Steve Grove, the director of Google’s News Lab, summarized several different ways his team is working to help partners incorporate tech like artificial intelligence “to take over some of the more arduous but more important tasks” — for example, it’s working The Washington Post to test out using the Google Cloud Voice API for interview transcriptions. Update: Google held a Q&A session with journalists after the main event, where Schindler said the News Initiative won’t bring any structural changes to the company. Instead, it’s about increasing the resources available to different teams. Ultimately, he said it “all rolls up to [CEO Sundar Pichai], which makes sense, because he deeply cares about this.” Schindler added that the company will be working with publishers to prioritize how the $300 million gets spent, though he suggested that the business model and technology initiatives will probably see the lion’s share of the investment from Google itself. Richard Gingras, the company’s vice president of news products, also offered a little more detail around how Subscribe with Google will work. For starters, he said publishers will have access to subscriber email addresses, so they’ll be able to build their own relationships with readers.

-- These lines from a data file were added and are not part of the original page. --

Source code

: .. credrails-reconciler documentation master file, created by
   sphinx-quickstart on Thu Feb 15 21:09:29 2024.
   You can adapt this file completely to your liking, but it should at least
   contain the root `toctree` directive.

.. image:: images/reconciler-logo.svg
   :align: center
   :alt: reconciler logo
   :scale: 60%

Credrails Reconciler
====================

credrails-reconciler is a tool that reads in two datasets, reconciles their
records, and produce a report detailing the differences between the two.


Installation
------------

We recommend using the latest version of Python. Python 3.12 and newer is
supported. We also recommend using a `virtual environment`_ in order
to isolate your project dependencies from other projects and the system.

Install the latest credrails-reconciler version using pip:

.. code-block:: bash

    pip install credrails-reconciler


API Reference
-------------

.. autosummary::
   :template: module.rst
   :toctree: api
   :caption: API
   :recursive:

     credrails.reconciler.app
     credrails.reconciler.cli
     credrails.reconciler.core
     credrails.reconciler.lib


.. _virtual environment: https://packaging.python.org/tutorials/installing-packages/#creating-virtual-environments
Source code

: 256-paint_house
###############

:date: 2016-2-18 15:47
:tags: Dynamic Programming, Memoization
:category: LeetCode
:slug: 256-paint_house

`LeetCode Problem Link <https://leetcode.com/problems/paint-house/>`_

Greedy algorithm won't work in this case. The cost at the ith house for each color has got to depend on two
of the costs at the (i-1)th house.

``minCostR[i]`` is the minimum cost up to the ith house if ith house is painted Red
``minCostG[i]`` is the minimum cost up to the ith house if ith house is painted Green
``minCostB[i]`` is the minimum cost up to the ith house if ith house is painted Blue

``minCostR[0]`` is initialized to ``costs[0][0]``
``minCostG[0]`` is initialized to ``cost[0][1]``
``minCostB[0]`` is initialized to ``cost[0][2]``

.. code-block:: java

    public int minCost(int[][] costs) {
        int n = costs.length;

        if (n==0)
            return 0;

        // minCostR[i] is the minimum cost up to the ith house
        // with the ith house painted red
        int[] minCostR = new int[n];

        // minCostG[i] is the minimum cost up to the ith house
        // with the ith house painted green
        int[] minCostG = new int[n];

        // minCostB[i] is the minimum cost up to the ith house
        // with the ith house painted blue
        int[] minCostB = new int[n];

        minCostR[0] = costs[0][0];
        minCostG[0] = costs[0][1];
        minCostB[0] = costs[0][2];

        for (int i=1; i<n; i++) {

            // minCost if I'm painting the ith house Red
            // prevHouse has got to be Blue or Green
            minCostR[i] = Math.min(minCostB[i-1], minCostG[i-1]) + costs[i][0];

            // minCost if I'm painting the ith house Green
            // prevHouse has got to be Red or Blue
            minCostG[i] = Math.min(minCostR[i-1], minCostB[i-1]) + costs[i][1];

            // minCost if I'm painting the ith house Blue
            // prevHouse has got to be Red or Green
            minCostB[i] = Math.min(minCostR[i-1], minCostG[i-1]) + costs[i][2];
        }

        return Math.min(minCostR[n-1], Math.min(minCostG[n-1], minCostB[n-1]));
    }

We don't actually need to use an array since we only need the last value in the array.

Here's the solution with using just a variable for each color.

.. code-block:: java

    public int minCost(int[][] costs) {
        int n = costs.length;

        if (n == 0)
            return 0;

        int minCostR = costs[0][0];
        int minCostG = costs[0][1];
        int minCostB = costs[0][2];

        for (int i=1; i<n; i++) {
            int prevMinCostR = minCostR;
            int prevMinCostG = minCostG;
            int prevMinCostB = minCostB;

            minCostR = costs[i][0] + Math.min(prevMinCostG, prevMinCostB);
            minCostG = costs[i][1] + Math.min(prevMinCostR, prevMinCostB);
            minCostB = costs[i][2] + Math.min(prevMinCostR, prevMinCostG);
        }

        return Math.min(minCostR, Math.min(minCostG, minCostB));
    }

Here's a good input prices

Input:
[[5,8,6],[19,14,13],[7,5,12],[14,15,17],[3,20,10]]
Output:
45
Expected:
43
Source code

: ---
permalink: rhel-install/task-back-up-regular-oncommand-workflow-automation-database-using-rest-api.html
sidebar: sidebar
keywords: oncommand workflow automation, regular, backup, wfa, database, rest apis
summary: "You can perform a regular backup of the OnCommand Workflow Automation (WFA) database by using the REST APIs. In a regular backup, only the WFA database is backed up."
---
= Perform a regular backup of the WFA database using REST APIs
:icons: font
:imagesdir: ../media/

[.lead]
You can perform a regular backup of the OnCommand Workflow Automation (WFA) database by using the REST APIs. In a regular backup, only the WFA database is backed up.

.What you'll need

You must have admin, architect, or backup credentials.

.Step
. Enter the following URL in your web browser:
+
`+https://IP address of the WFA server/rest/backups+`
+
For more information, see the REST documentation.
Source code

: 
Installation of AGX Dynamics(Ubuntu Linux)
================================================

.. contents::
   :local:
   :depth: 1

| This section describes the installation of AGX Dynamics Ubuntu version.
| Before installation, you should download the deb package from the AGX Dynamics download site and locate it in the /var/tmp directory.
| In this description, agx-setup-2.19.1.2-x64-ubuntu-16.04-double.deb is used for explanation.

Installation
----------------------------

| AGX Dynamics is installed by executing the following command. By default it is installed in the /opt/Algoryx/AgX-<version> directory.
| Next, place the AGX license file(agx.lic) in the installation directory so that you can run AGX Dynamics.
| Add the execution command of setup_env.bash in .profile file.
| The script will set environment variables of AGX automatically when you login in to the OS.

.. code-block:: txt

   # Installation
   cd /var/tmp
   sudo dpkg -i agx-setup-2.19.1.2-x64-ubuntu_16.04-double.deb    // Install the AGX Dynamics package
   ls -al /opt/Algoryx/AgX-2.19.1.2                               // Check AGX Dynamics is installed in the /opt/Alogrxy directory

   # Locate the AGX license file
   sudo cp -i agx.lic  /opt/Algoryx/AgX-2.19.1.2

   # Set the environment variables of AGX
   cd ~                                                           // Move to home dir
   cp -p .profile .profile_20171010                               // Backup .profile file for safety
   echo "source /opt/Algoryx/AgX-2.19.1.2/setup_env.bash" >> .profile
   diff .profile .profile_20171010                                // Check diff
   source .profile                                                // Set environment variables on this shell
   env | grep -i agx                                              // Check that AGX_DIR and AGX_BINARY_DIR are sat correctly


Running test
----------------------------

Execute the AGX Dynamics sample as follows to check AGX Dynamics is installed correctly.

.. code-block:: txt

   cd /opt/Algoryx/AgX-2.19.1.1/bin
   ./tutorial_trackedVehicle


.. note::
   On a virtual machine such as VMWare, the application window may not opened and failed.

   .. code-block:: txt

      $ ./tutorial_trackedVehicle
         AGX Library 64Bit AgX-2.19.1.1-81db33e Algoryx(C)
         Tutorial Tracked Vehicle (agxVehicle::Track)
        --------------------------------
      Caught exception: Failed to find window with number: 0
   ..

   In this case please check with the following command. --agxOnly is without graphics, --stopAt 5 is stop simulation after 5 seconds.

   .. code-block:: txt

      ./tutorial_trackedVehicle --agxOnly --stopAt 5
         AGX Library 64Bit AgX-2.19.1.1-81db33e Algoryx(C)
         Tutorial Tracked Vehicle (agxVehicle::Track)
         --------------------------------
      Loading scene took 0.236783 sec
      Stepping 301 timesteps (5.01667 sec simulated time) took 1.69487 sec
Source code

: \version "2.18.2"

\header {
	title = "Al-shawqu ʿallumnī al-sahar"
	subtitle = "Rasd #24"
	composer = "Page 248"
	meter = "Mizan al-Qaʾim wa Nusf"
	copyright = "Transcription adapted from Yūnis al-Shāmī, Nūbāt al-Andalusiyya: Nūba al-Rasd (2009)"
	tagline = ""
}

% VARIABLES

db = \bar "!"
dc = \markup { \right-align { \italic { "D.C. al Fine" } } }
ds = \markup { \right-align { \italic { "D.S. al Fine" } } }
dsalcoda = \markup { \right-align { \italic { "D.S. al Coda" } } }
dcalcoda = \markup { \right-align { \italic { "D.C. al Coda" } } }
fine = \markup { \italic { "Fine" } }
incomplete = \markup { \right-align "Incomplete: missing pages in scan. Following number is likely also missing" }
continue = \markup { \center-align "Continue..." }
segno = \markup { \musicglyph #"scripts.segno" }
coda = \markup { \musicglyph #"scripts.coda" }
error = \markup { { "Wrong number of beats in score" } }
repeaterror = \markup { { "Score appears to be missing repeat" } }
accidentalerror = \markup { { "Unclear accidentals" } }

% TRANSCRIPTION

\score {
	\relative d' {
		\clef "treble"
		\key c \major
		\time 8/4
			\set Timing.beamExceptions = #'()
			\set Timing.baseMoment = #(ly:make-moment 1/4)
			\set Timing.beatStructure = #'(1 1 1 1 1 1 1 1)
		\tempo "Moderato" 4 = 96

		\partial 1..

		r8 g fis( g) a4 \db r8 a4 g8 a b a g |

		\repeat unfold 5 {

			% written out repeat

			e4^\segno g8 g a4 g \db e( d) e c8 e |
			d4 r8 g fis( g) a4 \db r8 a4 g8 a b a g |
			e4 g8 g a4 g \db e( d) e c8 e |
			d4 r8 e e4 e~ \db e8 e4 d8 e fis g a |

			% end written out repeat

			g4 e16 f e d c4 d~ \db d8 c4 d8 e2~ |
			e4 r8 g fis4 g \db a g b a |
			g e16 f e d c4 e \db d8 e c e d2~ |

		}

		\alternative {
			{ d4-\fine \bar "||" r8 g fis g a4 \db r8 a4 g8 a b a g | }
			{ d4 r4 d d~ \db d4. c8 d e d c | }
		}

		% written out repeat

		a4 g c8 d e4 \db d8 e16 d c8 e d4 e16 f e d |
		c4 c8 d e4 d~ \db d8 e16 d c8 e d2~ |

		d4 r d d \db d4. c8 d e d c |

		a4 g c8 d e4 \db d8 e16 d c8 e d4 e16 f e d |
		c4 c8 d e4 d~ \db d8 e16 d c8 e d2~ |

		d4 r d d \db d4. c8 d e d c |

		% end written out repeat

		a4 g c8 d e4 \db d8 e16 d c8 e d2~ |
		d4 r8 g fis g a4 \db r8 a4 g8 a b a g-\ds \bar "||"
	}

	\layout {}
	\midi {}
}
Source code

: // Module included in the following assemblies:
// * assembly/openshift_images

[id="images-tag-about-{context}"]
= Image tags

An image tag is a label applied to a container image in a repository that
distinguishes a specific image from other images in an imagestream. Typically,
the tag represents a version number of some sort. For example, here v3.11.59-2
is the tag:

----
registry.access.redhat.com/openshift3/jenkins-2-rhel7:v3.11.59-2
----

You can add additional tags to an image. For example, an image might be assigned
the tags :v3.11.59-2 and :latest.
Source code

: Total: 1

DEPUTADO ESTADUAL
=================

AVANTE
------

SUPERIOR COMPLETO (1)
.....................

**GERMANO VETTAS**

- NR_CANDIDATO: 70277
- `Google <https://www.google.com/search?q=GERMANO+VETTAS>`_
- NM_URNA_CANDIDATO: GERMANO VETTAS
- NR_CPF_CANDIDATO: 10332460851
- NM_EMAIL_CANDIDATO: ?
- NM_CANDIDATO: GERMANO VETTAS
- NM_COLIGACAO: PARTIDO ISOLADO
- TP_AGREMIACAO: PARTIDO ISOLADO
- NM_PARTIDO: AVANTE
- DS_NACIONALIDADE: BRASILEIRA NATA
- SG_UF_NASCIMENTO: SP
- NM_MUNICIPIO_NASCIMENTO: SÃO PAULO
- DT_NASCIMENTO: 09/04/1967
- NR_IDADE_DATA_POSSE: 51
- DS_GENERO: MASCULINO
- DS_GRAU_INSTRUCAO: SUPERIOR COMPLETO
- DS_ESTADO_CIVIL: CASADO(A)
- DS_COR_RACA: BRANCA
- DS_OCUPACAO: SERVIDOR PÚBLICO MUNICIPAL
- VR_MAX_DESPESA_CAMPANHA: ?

And while he declined to specify how the revenue will be split between Google and the publishers, Gingras said it’s a “very, very generous” deal, with Google just taking enough money to cover its costs: “From our perspective, it’s not about revenue.” He also sounded interested in the possibility of bundling different subscriptions in the future. “I think the work we’re doing now is an essential foundation that we can build upon,” Gingras said. “The idea of bundles or potential bundles can make great sense.”